Description

Landau is a language for dynamical systems with automatic differentiation.

Landau is a Turing incomplete statically typed domain-specific differentiable language. The Turing incompleteness provides the ability of sophisticated source code analysis and, as a result, a highly optimized compiled code. Among other things, the language syntax supports functions, compile-time ranged for loops, if/else branching constructions, real variables and arrays, and the ability to manually discard calculation where the automatic derivatives values are expected to be negligibly small. In spite of reasonable restrictions, the language is rich enough to express and differentiate any cumbersome paper-equation with practically no effort.

Automatic differentiation

The automatic differentiation (forward mode) technique can be built on the concept of dual numbers. Dual numbers can be thought as a pair $\langle x, x' \rangle$ of a numerical value and its numerical derivative. Arithmetic applies to the right part according to differentiation rules:

$$\begin{aligned} \langle u, u' \rangle \pm \langle v, v' \rangle =& \langle u \pm v, u' \pm v' \rangle\\\ \langle u, u' \rangle \langle v, v' \rangle =& \langle uv, u'v + uv' \rangle\\\ \langle u, u' \rangle / \langle v, v' \rangle =& \left\langle \frac{u}{v}, \frac{u'v - uv'}{v^2} \right\rangle, v \neq 0\\ \end{aligned}$$

However, the manual usage of dual numbers makes the implementation of the equations more tedious and harder to maintain.

Problem formulation

The task is to calculate the (automatic) derivatives of functions $f_i(x_1,\ldots,x_j)$ w.r.t. parameters $\{p_k\}$. Numerical values of $\frac{\mathrm{d} x_j}{\mathrm{d} p_k}$ are given externally.

• Set of tasks:
A - From the Landau text, return the passage starting at "The task is" and ending at "are given externally.".
B - Answer these questions from the Landau text:
(i) Which mode of automatic differentiation can be built on the concept of dual numbers?
(ii) What does the language's Turing incompleteness provide?
(iii) How are the numerical values of the derivatives of x_j with respect to p_k supplied?

• Source information:

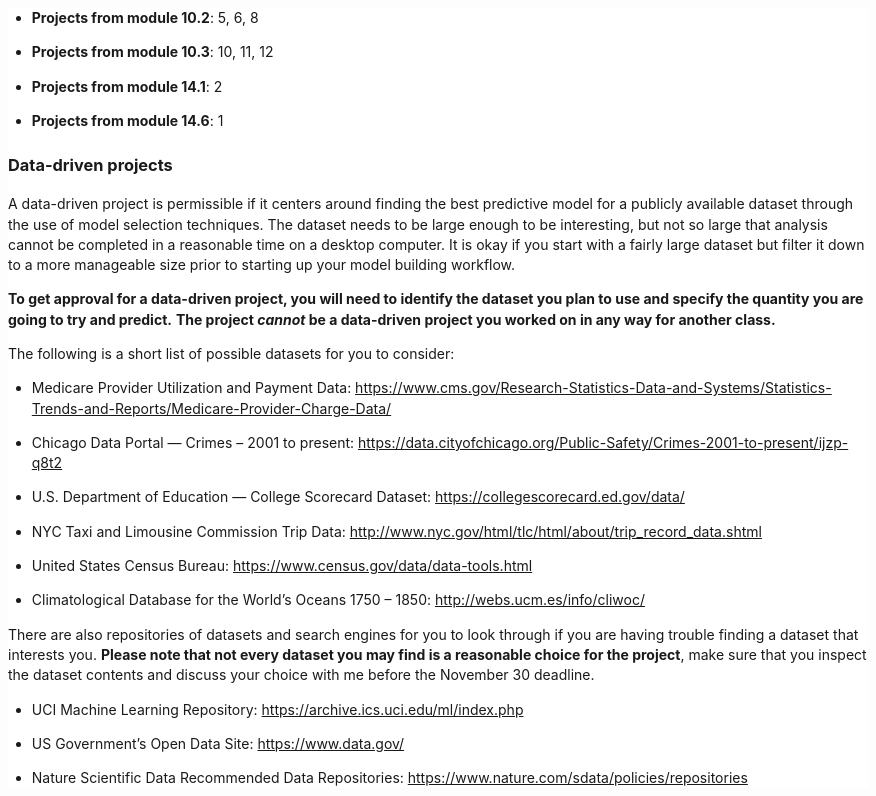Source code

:   - **Projects from module 10.2**: 5, 6, 8

  - **Projects from module 10.3**: 10, 11, 12

  - **Projects from module 14.1**: 2

  - **Projects from module 14.6**: 1

### Data-driven projects

A data-driven project is permissible if it centers around finding the
best predictive model for a publicly available dataset through the use
of model selection techniques. The dataset needs to be large enough to
be interesting, but not so large that analysis cannot be completed in a
reasonable time on a desktop computer. It is okay if you start with a
fairly large dataset but filter it down to a more manageable size prior
to starting up your model building workflow.

**To get approval for a data-driven project, you will need to identify
the dataset you plan to use and specify the quantity you are going to
try and predict.** **The project *cannot* be a data-driven project you
worked on in any way for another class.**

The following is a short list of possible datasets for you to consider:

  - Medicare Provider Utilization and Payment Data:
    <https://www.cms.gov/Research-Statistics-Data-and-Systems/Statistics-Trends-and-Reports/Medicare-Provider-Charge-Data/>

  - Chicago Data Portal — Crimes – 2001 to present:
    <https://data.cityofchicago.org/Public-Safety/Crimes-2001-to-present/ijzp-q8t2>

  - U.S. Department of Education — College Scorecard Dataset:
    <https://collegescorecard.ed.gov/data/>

  - NYC Taxi and Limousine Commission Trip Data:
    <http://www.nyc.gov/html/tlc/html/about/trip_record_data.shtml>

  - United States Census Bureau:
    <https://www.census.gov/data/data-tools.html>

  - Climatological Database for the World’s Oceans 1750 – 1850:
    <http://webs.ucm.es/info/cliwoc/>

There are also repositories of datasets and search engines for you to
look through if you are having trouble finding a dataset that interests
you. **Please note that not every dataset you may find is a reasonable
choice for the project**, make sure that you inspect the dataset
contents and discuss your choice with me before the November 30
deadline.

  - UCI Machine Learning Repository:
    <https://archive.ics.uci.edu/ml/index.php>

  - US Government’s Open Data Site: <https://www.data.gov/>

  - Nature Scientific Data Recommended Data Repositories:
    <https://www.nature.com/sdata/policies/repositories>
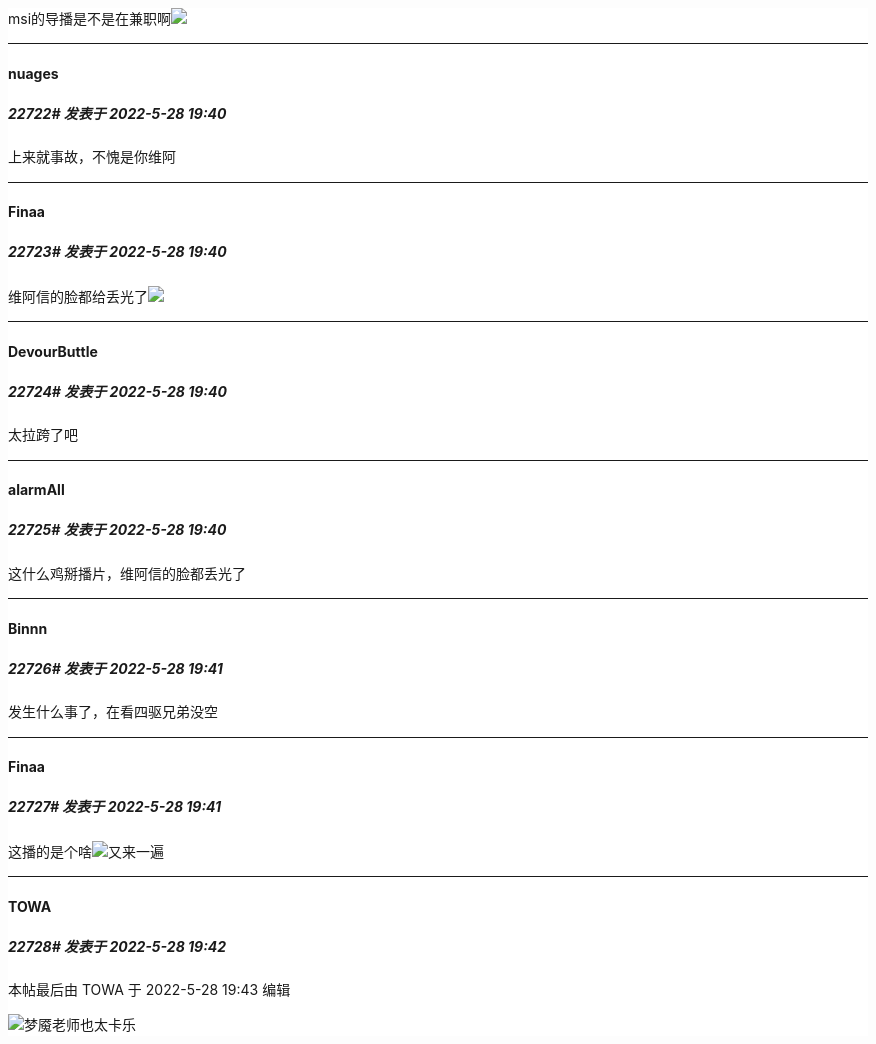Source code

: msi的导播是不是在兼职啊<img src="https://static.saraba1st.com/image/smiley/face2017/067.png" referrerpolicy="no-referrer">

*****

####  nuages  
##### 22722#       发表于 2022-5-28 19:40

上来就事故，不愧是你维阿

*****

####  Finaa  
##### 22723#       发表于 2022-5-28 19:40

维阿信的脸都给丢光了<img src="https://static.saraba1st.com/image/smiley/face2017/067.png" referrerpolicy="no-referrer">

*****

####  DevourButtle  
##### 22724#       发表于 2022-5-28 19:40

太拉跨了吧



*****

####  alarmAll  
##### 22725#       发表于 2022-5-28 19:40

这什么鸡掰播片，维阿信的脸都丢光了

*****

####  Binnn  
##### 22726#       发表于 2022-5-28 19:41

发生什么事了，在看四驱兄弟没空

*****

####  Finaa  
##### 22727#       发表于 2022-5-28 19:41

这播的是个啥<img src="https://static.saraba1st.com/image/smiley/face2017/022.png" referrerpolicy="no-referrer">又来一遍

*****

####  TOWA  
##### 22728#       发表于 2022-5-28 19:42

 本帖最后由 TOWA 于 2022-5-28 19:43 编辑 

<img src="https://static.saraba1st.com/image/smiley/face2017/066.png" referrerpolicy="no-referrer">梦魇老师也太卡乐
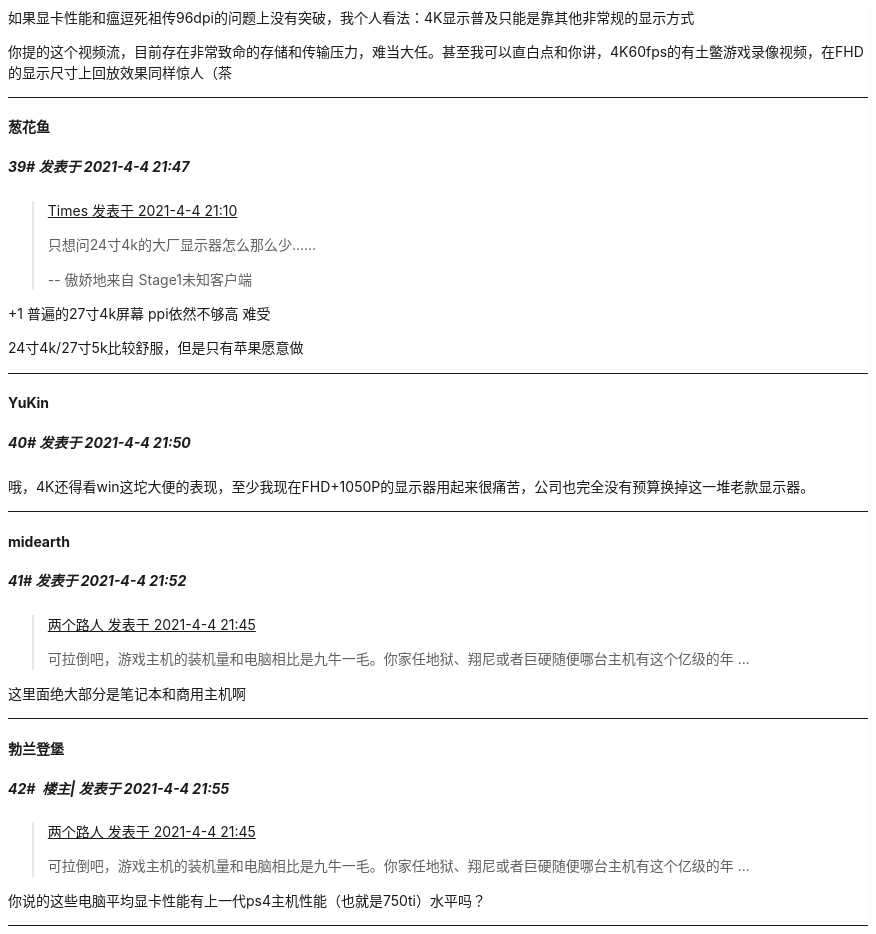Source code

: 
如果显卡性能和瘟逗死祖传96dpi的问题上没有突破，我个人看法：4K显示普及只能是靠其他非常规的显示方式


你提的这个视频流，目前存在非常致命的存储和传输压力，难当大任。甚至我可以直白点和你讲，4K60fps的有土鳖游戏录像视频，在FHD的显示尺寸上回放效果同样惊人（茶


-----

####  葱花鱼  
##### 39#       发表于 2021-4-4 21:47


<blockquote><a href="httphttps://bbs.saraba1st.com/2b/forum.php?mod=redirect&amp;goto=findpost&amp;pid=50834012&amp;ptid=1997228" target="_blank">Times 发表于 2021-4-4 21:10</a>

只想问24寸4k的大厂显示器怎么那么少……


 -- 傲娇地来自 Stage1未知客户端</blockquote>
+1 普遍的27寸4k屏幕 ppi依然不够高 难受

24寸4k/27寸5k比较舒服，但是只有苹果愿意做


-----

####  YuKin  
##### 40#       发表于 2021-4-4 21:50


哦，4K还得看win这坨大便的表现，至少我现在FHD+1050P的显示器用起来很痛苦，公司也完全没有预算换掉这一堆老款显示器。


-----

####  midearth  
##### 41#       发表于 2021-4-4 21:52


<blockquote><a href="httphttps://bbs.saraba1st.com/2b/forum.php?mod=redirect&amp;goto=findpost&amp;pid=50834354&amp;ptid=1997228" target="_blank">两个路人 发表于 2021-4-4 21:45</a>

可拉倒吧，游戏主机的装机量和电脑相比是九牛一毛。你家任地狱、翔尼或者巨硬随便哪台主机有这个亿级的年 ...</blockquote>
这里面绝大部分是笔记本和商用主机啊


-----

####  勃兰登堡  
##### 42#         楼主| 发表于 2021-4-4 21:55


<blockquote><a href="httphttps://bbs.saraba1st.com/2b/forum.php?mod=redirect&amp;goto=findpost&amp;pid=50834354&amp;ptid=1997228" target="_blank">两个路人 发表于 2021-4-4 21:45</a>

可拉倒吧，游戏主机的装机量和电脑相比是九牛一毛。你家任地狱、翔尼或者巨硬随便哪台主机有这个亿级的年 ...</blockquote>
你说的这些电脑平均显卡性能有上一代ps4主机性能（也就是750ti）水平吗？


-----
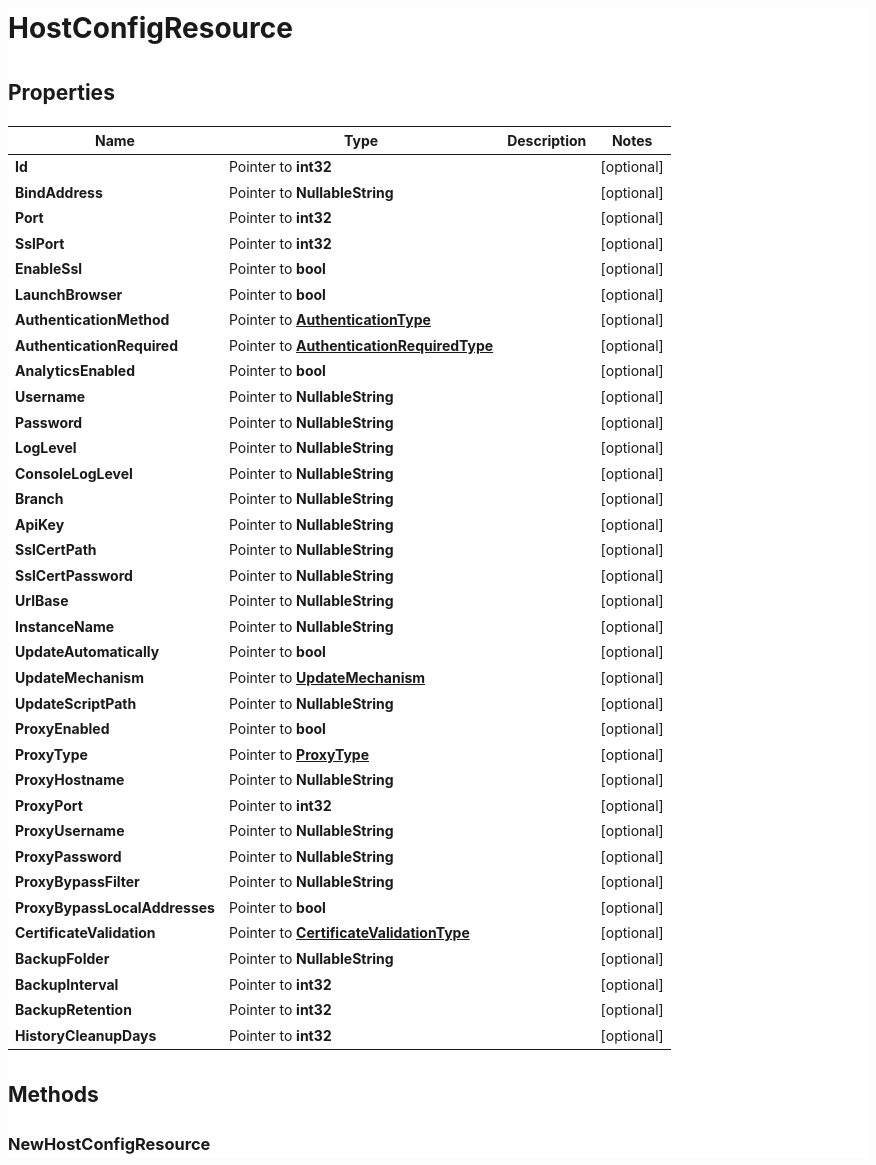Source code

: # HostConfigResource

## Properties

Name | Type | Description | Notes
------------ | ------------- | ------------- | -------------
**Id** | Pointer to **int32** |  | [optional] 
**BindAddress** | Pointer to **NullableString** |  | [optional] 
**Port** | Pointer to **int32** |  | [optional] 
**SslPort** | Pointer to **int32** |  | [optional] 
**EnableSsl** | Pointer to **bool** |  | [optional] 
**LaunchBrowser** | Pointer to **bool** |  | [optional] 
**AuthenticationMethod** | Pointer to [**AuthenticationType**](AuthenticationType.md) |  | [optional] 
**AuthenticationRequired** | Pointer to [**AuthenticationRequiredType**](AuthenticationRequiredType.md) |  | [optional] 
**AnalyticsEnabled** | Pointer to **bool** |  | [optional] 
**Username** | Pointer to **NullableString** |  | [optional] 
**Password** | Pointer to **NullableString** |  | [optional] 
**LogLevel** | Pointer to **NullableString** |  | [optional] 
**ConsoleLogLevel** | Pointer to **NullableString** |  | [optional] 
**Branch** | Pointer to **NullableString** |  | [optional] 
**ApiKey** | Pointer to **NullableString** |  | [optional] 
**SslCertPath** | Pointer to **NullableString** |  | [optional] 
**SslCertPassword** | Pointer to **NullableString** |  | [optional] 
**UrlBase** | Pointer to **NullableString** |  | [optional] 
**InstanceName** | Pointer to **NullableString** |  | [optional] 
**UpdateAutomatically** | Pointer to **bool** |  | [optional] 
**UpdateMechanism** | Pointer to [**UpdateMechanism**](UpdateMechanism.md) |  | [optional] 
**UpdateScriptPath** | Pointer to **NullableString** |  | [optional] 
**ProxyEnabled** | Pointer to **bool** |  | [optional] 
**ProxyType** | Pointer to [**ProxyType**](ProxyType.md) |  | [optional] 
**ProxyHostname** | Pointer to **NullableString** |  | [optional] 
**ProxyPort** | Pointer to **int32** |  | [optional] 
**ProxyUsername** | Pointer to **NullableString** |  | [optional] 
**ProxyPassword** | Pointer to **NullableString** |  | [optional] 
**ProxyBypassFilter** | Pointer to **NullableString** |  | [optional] 
**ProxyBypassLocalAddresses** | Pointer to **bool** |  | [optional] 
**CertificateValidation** | Pointer to [**CertificateValidationType**](CertificateValidationType.md) |  | [optional] 
**BackupFolder** | Pointer to **NullableString** |  | [optional] 
**BackupInterval** | Pointer to **int32** |  | [optional] 
**BackupRetention** | Pointer to **int32** |  | [optional] 
**HistoryCleanupDays** | Pointer to **int32** |  | [optional] 

## Methods

### NewHostConfigResource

• Your responses:
A -
The task is to calculate the (automatic) derivatives of functions $f_i(x_1,\ldots,x_j)$ w.r.t. parameters $\{p_k\}$. Numerical values of $\frac{\mathrm{d} x_j}{\mathrm{d} p_k}$ are given externally.

B -
(i) The forward mode.
(ii) The ability to perform sophisticated source code analysis and, as a result, highly optimized compiled code.
(iii) They are given externally.